Today he is just Tom and he is glad to see me. Not very long ago he told me that he had a discussion about me being one of their favorite customers with his sons Dale and Tommy. I always say you can measure people by their kids and he has great kids. Their sister, Renee, takes my check as usual and then I hang out for a few minutes to give the boys time to load my van.

While I am waiting, Tom and I shoot the breeze. I don’t know exactly why, oh yes I do, it was because Jean Banchet the owner of Le Francais in Wheeling, Ill had died. Tom was saying that with the death of Charlie Trotter, the two people who did the most to create the Chicago restaurant scene had passed on, that most of the people who are in the Chicago restaurant business today stem from these two people.

I point out that Grant Aschatz (Owner/chef of Alinea, a Chicago restaurant reputed to be one of the best restaurants in the country) is a derivative of Thomas Keller, but that I don’t like that type of supposed “cooking”. I call it culinary erections. It reminds me of a bunch of kids making up something in the kitchen with absolutely no form or direction. Tom says that when Renee (Tom’s daughter) was at the French Laundry, Keller said that he couldn’t eat that kind of food every day and so he built a restaurant down the street where he could eat. (I think the name of that restaurant is Ad Hoc, they have fried chicken on the menu.)

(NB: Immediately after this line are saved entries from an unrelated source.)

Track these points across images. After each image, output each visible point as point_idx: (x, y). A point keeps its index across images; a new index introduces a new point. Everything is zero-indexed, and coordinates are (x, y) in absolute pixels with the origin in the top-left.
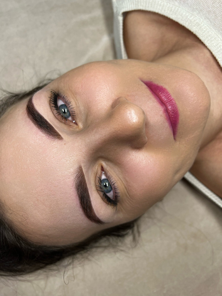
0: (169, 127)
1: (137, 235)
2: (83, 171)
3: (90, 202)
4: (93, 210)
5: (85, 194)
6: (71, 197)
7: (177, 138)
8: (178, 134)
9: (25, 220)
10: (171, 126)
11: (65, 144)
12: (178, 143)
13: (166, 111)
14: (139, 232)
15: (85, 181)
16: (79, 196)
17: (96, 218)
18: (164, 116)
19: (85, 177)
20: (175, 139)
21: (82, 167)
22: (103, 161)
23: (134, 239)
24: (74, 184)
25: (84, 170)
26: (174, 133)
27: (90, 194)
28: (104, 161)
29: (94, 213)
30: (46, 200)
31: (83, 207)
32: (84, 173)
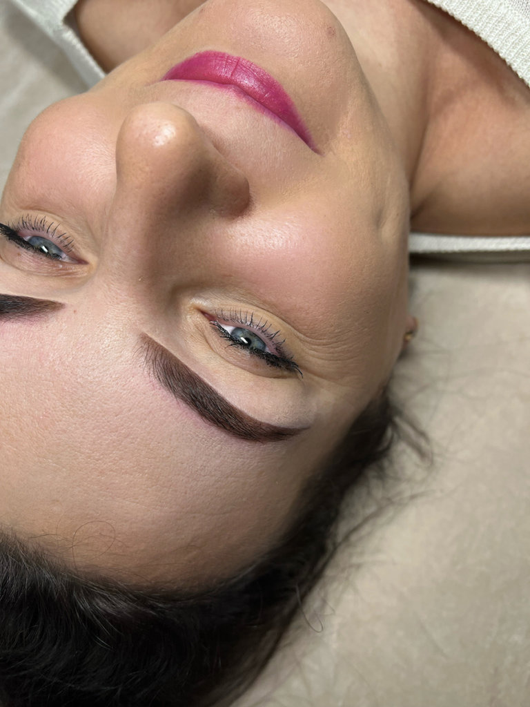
0: (277, 125)
1: (423, 443)
2: (156, 343)
3: (222, 400)
4: (241, 412)
5: (199, 389)
6: (169, 414)
7: (319, 146)
8: (313, 135)
9: (112, 540)
10: (282, 122)
11: (75, 311)
12: (330, 155)
13: (244, 92)
14: (422, 434)
15: (176, 359)
16: (186, 401)
17: (264, 428)
18: (246, 105)
19: (170, 354)
20: (316, 151)
21: (149, 335)
22: (191, 298)
23: (422, 453)
24: (155, 381)
25: (159, 340)
26: (302, 133)
27: (210, 384)
28: (193, 295)
29: (251, 419)
30: (121, 459)
31: (213, 420)
32: (162, 344)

From there we move on to a discussion of styles. I tell Tom that my thinking comes out of Alice Waters and the California restaurant local product movement but that this is not California and that is why I decided to base my food on the Chicago Market. I point out that if you are not rich, you can go to Alice Water’s Chez Panisse ten times for what one dinner at the French Laundry would cost you and that I think affordability is important. I prefer to source the absolutely best product no matter where it comes from. A market allows you to do this, especially in the Midwest, with our winters.

It comes down to; do you want to eat asparagus in the winter? (Especially the wonderful asparagus that grows in the mountains of Peru, I buy a case of that from Tom every week.) It would get pretty boring eating in the winter, in the Midwest, without transportation. And it comes down to, are you hungry? The amount of food on the plate in most of these fine dining restaurants leaves one unfulfilled. Three or four hundred dollars for dinner and you have to stop for a cheeseburger before going home. I’ve done that. Luckily I wasn’t at the French Laundry; it would have cost me more.

While we are talking, the boys have loaded my van and I pull out to go to the new home of Amity Packing. I will write about that in a future installment.